Researchers found that increased levels of Th-17 cytokines are associated with interstitial lung disease in patients with systemic sclerosis (SSc). Targeting this group of cytokines may improve lung inflammation and halt the progression of lung fibrosis.
Cytokines are small secreted proteins released by the immune system. They are cell-signaling molecules that have an effect on other cells.
The study, “Th-17 cytokines and interstitial lung involvement in systemic sclerosis,” was published in the Journal of Breath Research.
SSc has two main disease manifestations, the limited and diffuse forms, depending on the extent of the fibrosis. They are also charactized by different forms of pulmonary involvement: While limited SSc is characterized by pulmonary arterial hypertension (PAH), diffuse SSc is associated with interstitial lung disease (ILD).
The mechanisms underlying pulmonary fibrosis remain unknown, but here a team of researchers hypothesized that a particular group of cytokines could be involved.
Researchers looked at cytokines produced by a specific group of immune cells, the Th17 cells, which belong to the larger group of T-helper cells, which are capable of modulating immune system responses. Many cytokines, such as TGF-beta, are important for the formation of Th17 cells, but they are also responsible for fibrosis development in the lungs. Therefore, researchers hypothesized that the process for Th17 formation could play a role in interstitial lung disease in SSc patients.
To test their hypothesis, researchers measured the levels of Th17-related cytokines (IL1-beta, IL-6, IL-17, IL-21, IL-22, IL-23, TGF-beta) in exhaled breath condensate (EBC) and in serum collected from SSc patients and a group of healthy controls.
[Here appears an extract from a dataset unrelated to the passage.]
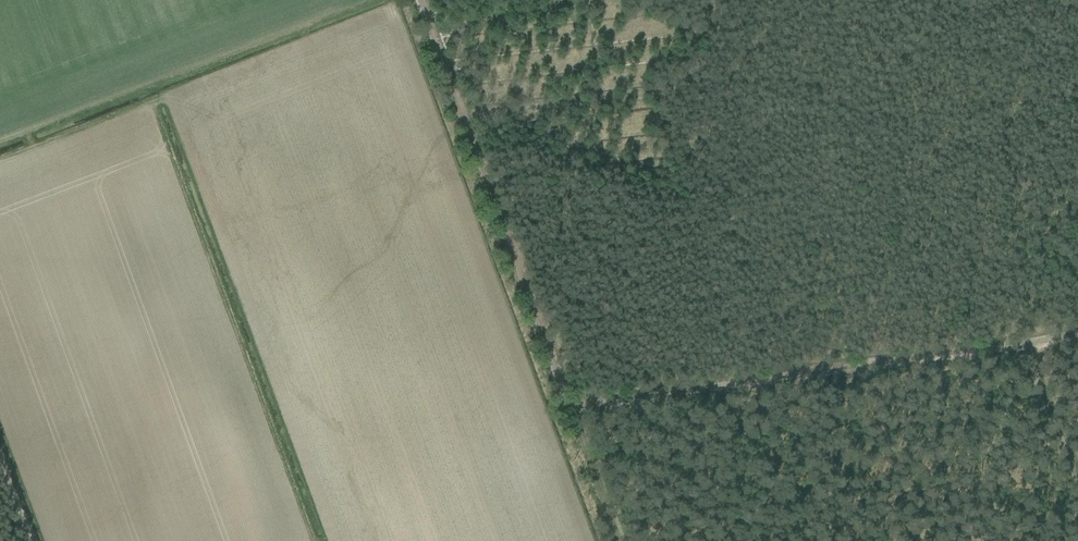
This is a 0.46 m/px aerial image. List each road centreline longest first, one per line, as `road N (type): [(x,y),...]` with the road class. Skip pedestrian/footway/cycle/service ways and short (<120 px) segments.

The team also measured the levels of proinflammatory (TNF-alpha) and anti-inflammatory (IL-10) in both groups.
A total of 29 patients with SSc (28 females and one male) were enrolled in the study; the control group included 20 healthy subjects (12 females and eight males). Patients were divided into two subgroups according to the limited (17 patients) or diffuse (12 patients) cutaneous distribution of the disease.
Researchers found that in both limited and diffuse types of SSc, the EBC levels of all cytokines and the majority of cytokines in serum showed significantly higher levels in patients when compared to controls. When researchers analyzed Th-17 cytokines, they found that EBC levels and serum levels of IL-10 and TNF-alpha were significantly higher in diffuse compared to limited SSc.
Importantly, they observed that the interstitial lung disease score was significantly associated with the EBC levels of IL1-beta and with the serum IL-23, TNF-alpha and IL-10 levels.
Pulmonary function tests, such as lung carbon monoxide diffusing capacity, showed a negative correlation with EBC levels of IL1-beta, IL-17 and serum IL-10.
Overall, these results show a link between higher levels of Th-17 cytokines in EBC and serum of systemic sclerosis patients with interstitial lung involvement.
Targeting these type of cytokines could represent a potential therapeutic strategy for lung fibrosis in these patients.